> [Required action]: Would you output the entries below only from the line containing "-- Richard Feynman" through the line containing "and BCM Theory](https://github.com/Jim137/binocular_balance)🛠️", exactly as they stand and with both ends included?

*** Opening Record set ***

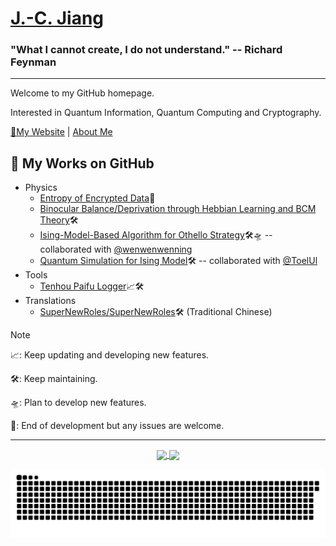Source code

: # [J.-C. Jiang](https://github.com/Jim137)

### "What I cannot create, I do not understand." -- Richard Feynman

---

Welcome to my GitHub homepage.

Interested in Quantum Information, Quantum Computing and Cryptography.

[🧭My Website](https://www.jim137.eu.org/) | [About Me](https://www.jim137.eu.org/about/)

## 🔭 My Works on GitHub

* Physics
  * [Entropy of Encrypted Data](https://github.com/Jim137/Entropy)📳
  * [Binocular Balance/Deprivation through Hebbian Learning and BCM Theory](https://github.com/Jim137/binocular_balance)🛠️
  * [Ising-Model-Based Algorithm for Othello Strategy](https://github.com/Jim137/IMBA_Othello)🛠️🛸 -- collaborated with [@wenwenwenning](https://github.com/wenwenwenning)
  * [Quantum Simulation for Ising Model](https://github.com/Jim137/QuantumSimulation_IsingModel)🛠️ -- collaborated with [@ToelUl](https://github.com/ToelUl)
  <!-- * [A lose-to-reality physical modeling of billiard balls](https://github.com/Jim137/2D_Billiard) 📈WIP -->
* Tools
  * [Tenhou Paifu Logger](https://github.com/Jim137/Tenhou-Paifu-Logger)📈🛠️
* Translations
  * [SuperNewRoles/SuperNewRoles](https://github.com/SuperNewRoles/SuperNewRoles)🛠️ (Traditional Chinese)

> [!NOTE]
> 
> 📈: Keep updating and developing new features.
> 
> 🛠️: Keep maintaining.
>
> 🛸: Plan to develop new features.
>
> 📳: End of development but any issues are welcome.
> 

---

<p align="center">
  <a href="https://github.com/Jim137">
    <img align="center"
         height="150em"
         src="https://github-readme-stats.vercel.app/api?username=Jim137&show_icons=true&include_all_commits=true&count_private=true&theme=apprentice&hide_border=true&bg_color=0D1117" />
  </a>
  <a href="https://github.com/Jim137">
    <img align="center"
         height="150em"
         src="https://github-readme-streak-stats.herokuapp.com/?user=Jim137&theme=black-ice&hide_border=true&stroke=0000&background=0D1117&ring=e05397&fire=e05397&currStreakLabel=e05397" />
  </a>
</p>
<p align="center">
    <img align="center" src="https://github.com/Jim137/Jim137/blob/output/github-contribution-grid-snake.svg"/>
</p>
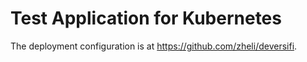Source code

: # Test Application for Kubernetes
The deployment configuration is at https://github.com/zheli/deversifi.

*** Closing Record set ***
*** Opening Record set ***

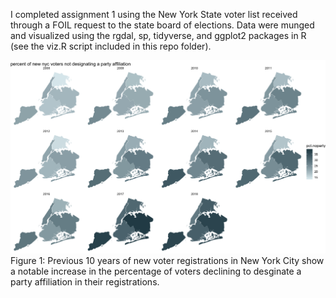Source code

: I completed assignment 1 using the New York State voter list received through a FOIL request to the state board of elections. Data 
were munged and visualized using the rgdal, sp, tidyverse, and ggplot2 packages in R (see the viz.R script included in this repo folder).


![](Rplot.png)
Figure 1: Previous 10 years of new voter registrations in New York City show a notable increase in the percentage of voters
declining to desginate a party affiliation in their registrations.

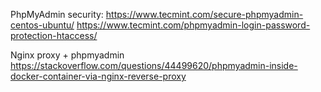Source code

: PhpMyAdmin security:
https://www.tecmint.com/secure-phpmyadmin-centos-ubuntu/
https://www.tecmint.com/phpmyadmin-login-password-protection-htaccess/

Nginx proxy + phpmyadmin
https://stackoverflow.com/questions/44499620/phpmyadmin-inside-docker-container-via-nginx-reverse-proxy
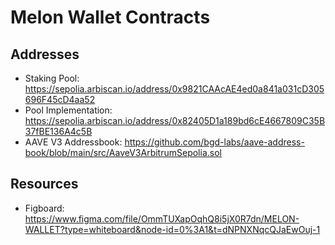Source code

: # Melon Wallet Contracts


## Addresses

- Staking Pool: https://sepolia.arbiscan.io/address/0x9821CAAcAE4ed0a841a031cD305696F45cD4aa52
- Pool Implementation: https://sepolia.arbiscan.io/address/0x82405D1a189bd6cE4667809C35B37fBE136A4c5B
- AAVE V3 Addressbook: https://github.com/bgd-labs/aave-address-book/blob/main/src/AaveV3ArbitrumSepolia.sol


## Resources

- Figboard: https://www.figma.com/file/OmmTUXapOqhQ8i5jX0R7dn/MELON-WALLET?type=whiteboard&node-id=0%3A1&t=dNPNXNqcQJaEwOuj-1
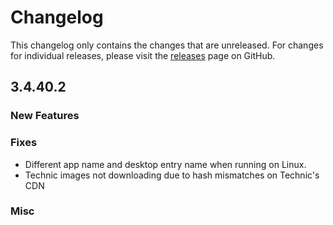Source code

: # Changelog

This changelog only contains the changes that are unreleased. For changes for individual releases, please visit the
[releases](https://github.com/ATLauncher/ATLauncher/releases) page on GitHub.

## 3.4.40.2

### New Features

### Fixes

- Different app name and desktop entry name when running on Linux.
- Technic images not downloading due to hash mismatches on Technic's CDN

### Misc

*** Closing Record set ***

> [Result of the task]:
### "What I cannot create, I do not understand." -- Richard Feynman

---

Welcome to my GitHub homepage.

Interested in Quantum Information, Quantum Computing and Cryptography.

[🧭My Website](https://www.jim137.eu.org/) | [About Me](https://www.jim137.eu.org/about/)

## 🔭 My Works on GitHub

* Physics
  * [Entropy of Encrypted Data](https://github.com/Jim137/Entropy)📳
  * [Binocular Balance/Deprivation through Hebbian Learning and BCM Theory](https://github.com/Jim137/binocular_balance)🛠️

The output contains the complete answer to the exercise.